''I am 15 years and 3 months and 2 days,'' says Christopher Boone when asked his age. He is very good at what he calls ''Maths''; his father has never had to write down his bankcard PIN: He simply told it to Christopher ''because he said I'd never forget it. And it was 3558.'' Christopher doesn't like to be touched, and when asked questions too quickly, they ''stack up in my head like loaves in the factory where Uncle Terry works.'' He is then moved to lie down on the ground and make ''the noise Father calls groaning.''
Christopher is, you see, a British boy with autism, and in Mark Haddon's entrancing debut novel, The Curious Incident of the Dog in the Night-Time, the lad narrates a short period in his life with brisk logic and rollicking or heartbreaking humor that in either case reflects the solemn literal-mindedness of his condition (when a train-ticket seller asks him how long he plans to stay in London, he replies, ''Until I go to University''). Christopher solves a mystery or two, just like a favorite fictional hero of his, Sherlock Holmes.

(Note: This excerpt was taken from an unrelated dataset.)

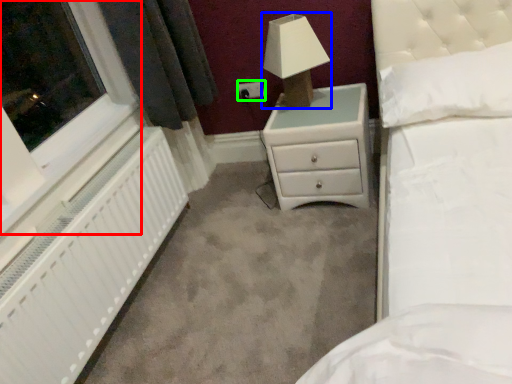
Question: Based on their relative distances, which object is farther from window (highlighted by a red box)? Choose from lamp (highlighted by a blue box) and electric outlet (highlighted by a green box).

Choices:
 (A) lamp
 (B) electric outlet

Answer: (B)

While the only initial crime to be solved is learning who killed a neighborhood dog named Wellington, the novel eventually encompasses Christopher's quest to determine whether or not his mother is dead, which his father has told him but the teenager cannot quite believe.

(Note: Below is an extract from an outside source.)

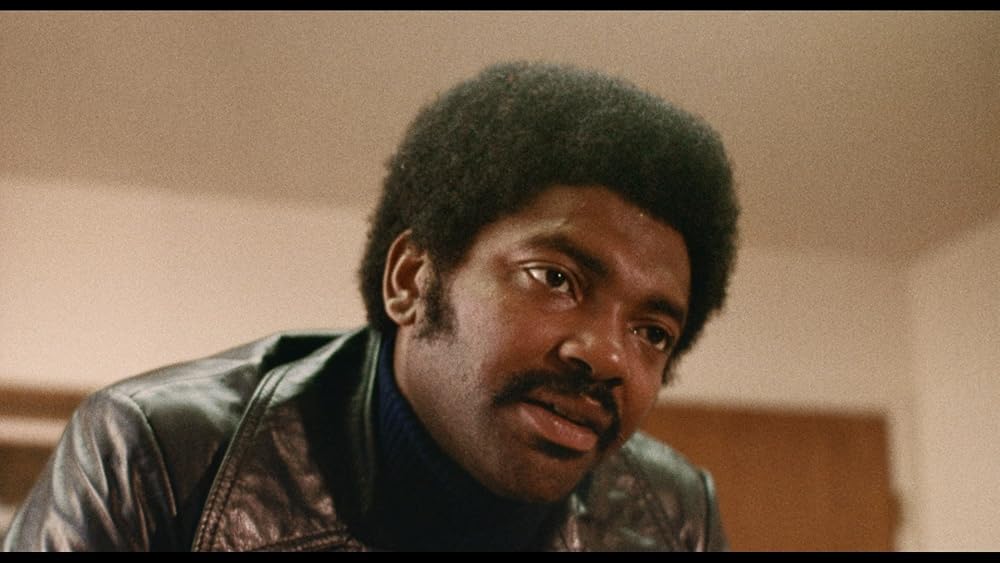
The image size is (1000, 563). Identify the location of ceiling. (344, 84).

Haddon, a veteran children's-book author who used to work with autistic individuals at an adult training center, never goes for cheap poignancy or facile irony. He makes clear what a trial Christopher can be when, for example, he occasionally throws tantrums in public or vomits from overstimulation -- but also how pleasurable it must be, on some level, to interpret the world from such an innocent, nonjudgmental point of view. Besides, Christopher also has an awfully nice way with a simile, as when he describes a policeman's hairy nose as looking as though ''there were two very small mice hiding in his nostrils.''
Haddon's technical masterstroke is in having Christopher narrate the story so that the reader must infer the true characters of the boy's long-suffering father; his school counselor, Siobhan; and his elderly neighbor, Mrs. Alexander, who helps Christopher in his mystery-solving once they get over an awkward initial period of learning how to converse with each other. (''I can't do chatting,'' Christopher says simply, and how many among us haven't wanted to say that to someone?) If The Curious Incident, through its careful accretion of Christopher's details, eventually becomes, as he puts it, ''a mystery that isn't a mystery,'' it is also a novel that isn't just a novel. Haddon's book illuminates the way one mind works so precisely, so humanely, that it reads like both an acutely observed case study and an artful exploration of a different ''mystery'': the thoughts and feelings we share even with those very different from us.